- _Supplied material_:
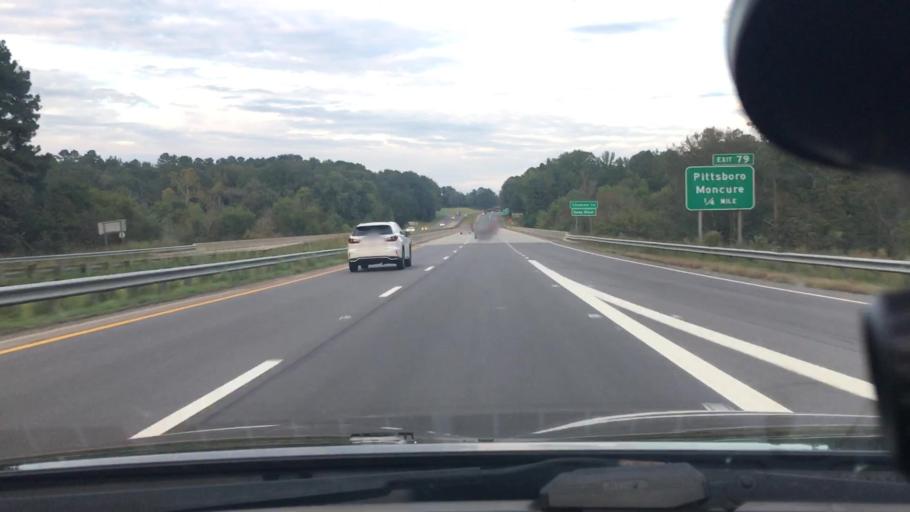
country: US
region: North Carolina
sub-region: Chatham County
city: Pittsboro
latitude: 35.6184
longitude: -79.0953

- _Problem to solve_: Rewrite the lines above, substituting "town" for every occurrence of "city" and leaving everything else unchanged. Omit the pictures from your answer.

- _Written solution_:
country: US
region: North Carolina
sub-region: Chatham County
town: Pittsboro
latitude: 35.6184
longitude: -79.0953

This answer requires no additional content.